Active Citizenship at Tufts

Tufts has been committed to public service since its founding in 1852 when Hosea Ballou II, the university’s first president, articulated engagement with the world beyond its walls as a core mission of Tufts.

In 2000, the university deepened its commitment to producing active, engaged, and effective citizens through the founding of the Jonathan M. Tisch College of Citizenship and Public Service. All Tufts students are part of this unique college that works across Tufts schools to prepare students from every field to be lifelong active citizens. Serving as an innovator and incubator, Tisch College collaborates closely with Tufts schools, departments, and student groups to generate an enduring culture of active citizenship across the university.

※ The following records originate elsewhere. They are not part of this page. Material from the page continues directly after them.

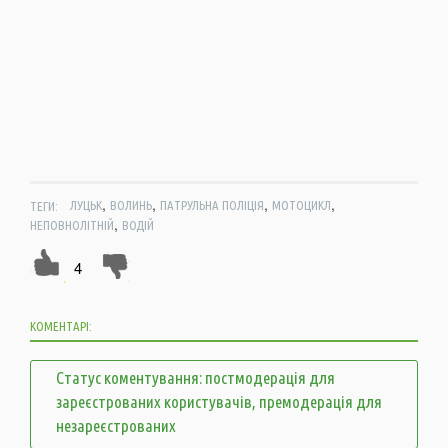
,
,
,
,
ТЕГИ:
ЛУЦЬК
ВОЛИНЬ
ПАТРУЛЬНА ПОЛІЦІЯ
МОТОЦИКЛ
,
НЕПОВНОЛІТНІЙ
ВОДІЙ
4
КОМЕНТАРІ:
Статус коментування: постмодерація для
зареєстрованих користувачів, премодерація для
незареєстрованих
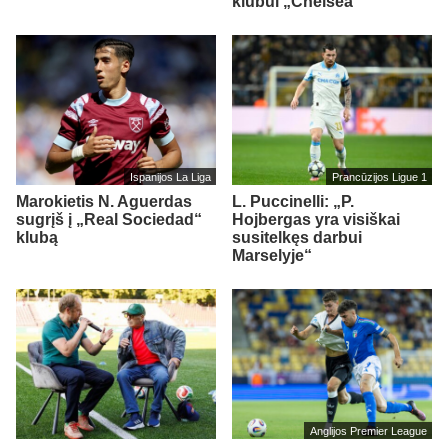
klubui „Chelsea“
Ispanijos La Liga
Prancūzijos Ligue 1
Marokietis N. Aguerdas
L. Puccinelli: „P.
sugrįš į „Real Sociedad“
Hojbergas yra visiškai
klubą
susitelkęs darbui
Marselyje“
Anglijos Premier League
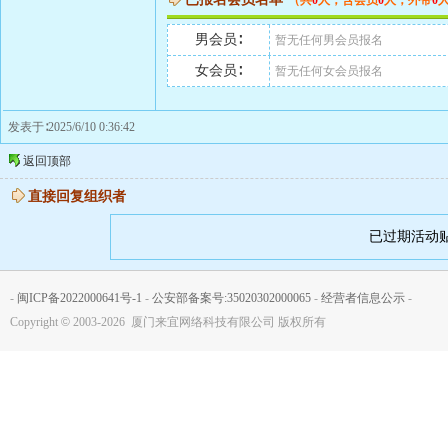
（共
0
人，含会员
0
人，外带
0
男会员∶
暂无任何男会员报名
女会员∶
暂无任何女会员报名
发表于∶2025/6/10 0:36:42
返回顶部
直接回复组织者
已过期活动
-
闽ICP备2022000641号-1
-
公安部备案号:35020302000065
-
经营者信息公示
-
Copyright
©
2003-2026 厦门来宜网络科技有限公司 版权所有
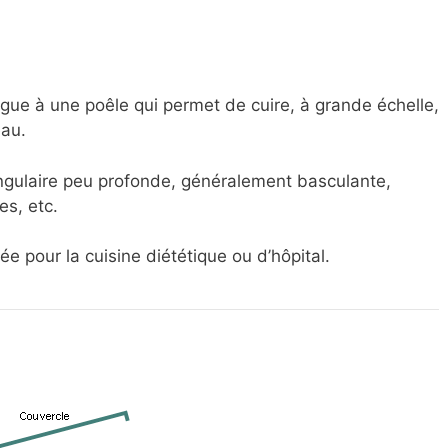
gue à une poêle qui permet de cuire, à grande échelle,
eau.
angulaire peu profonde, généralement basculante,
es, etc.
e pour la cuisine diététique ou d’hôpital.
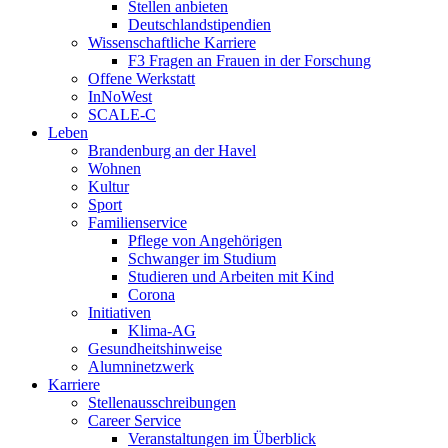
Stellen anbieten
Deutschlandstipendien
Wissenschaftliche Karriere
F3 Fragen an Frauen in der Forschung
Offene Werkstatt
InNoWest
SCALE-C
Leben
Brandenburg an der Havel
Wohnen
Kultur
Sport
Familienservice
Pflege von Angehörigen
Schwanger im Studium
Studieren und Arbeiten mit Kind
Corona
Initiativen
Klima-AG
Gesundheitshinweise
Alumninetzwerk
Karriere
Stellenausschreibungen
Career Service
Veranstaltungen im Überblick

Today, students at every Tufts school are educated as active citizens. Undergraduates from the School of Arts and Sciences and School of Engineering have a range of opportunities for every major and interest. Students may select from Tisch College’s growing list of 108 active citizenship courses from 30 departments, and all 3317 undergraduates living on campus engage through Tisch College’s partnership with the Office of Residential Life and Learning.

Students from the School of Medicine are required to complete 50 hours of community service learning, students from the School of Dental Medicine must participate in a five-week “externship” at one of 25 facilities across the country and students from the Gerald J. and Dorothy R. Friedman School of Nutrition Science and Policy are required to take a public policy course. At the Cummings School of Veterinary Medicine students actively serve through numerous community programs and students from The Fletcher School arrive as impressive world  leaders and graduate as innovative problem-solvers with strategic cross-sector networks.

Tufts further expresses its institutional commitment to active citizenship through innovative interdisciplinary research aimed at addressing real world problems. Programs like the Tufts University Community Research Center (TCRC) and Tisch College’s Faculty Fellows help faculty develop their research in partnership with the community – ensuring research directly relevant to community needs.  Such efforts have resulted in cutting-edge research such as the Community Assessment of Freeway Exposure and Health (CAFEH) Study and Shape Up Somerville.

In addition to supporting faculty’s engaged research, Tufts University is also home to the premier research center on civic engagement. Housed at Tisch College, the Center for Information and Research on Civic Learning and Engagement (CIRCLE) is a nonpartisan, independent, academic research center that studies how young people connect and engage with their communities.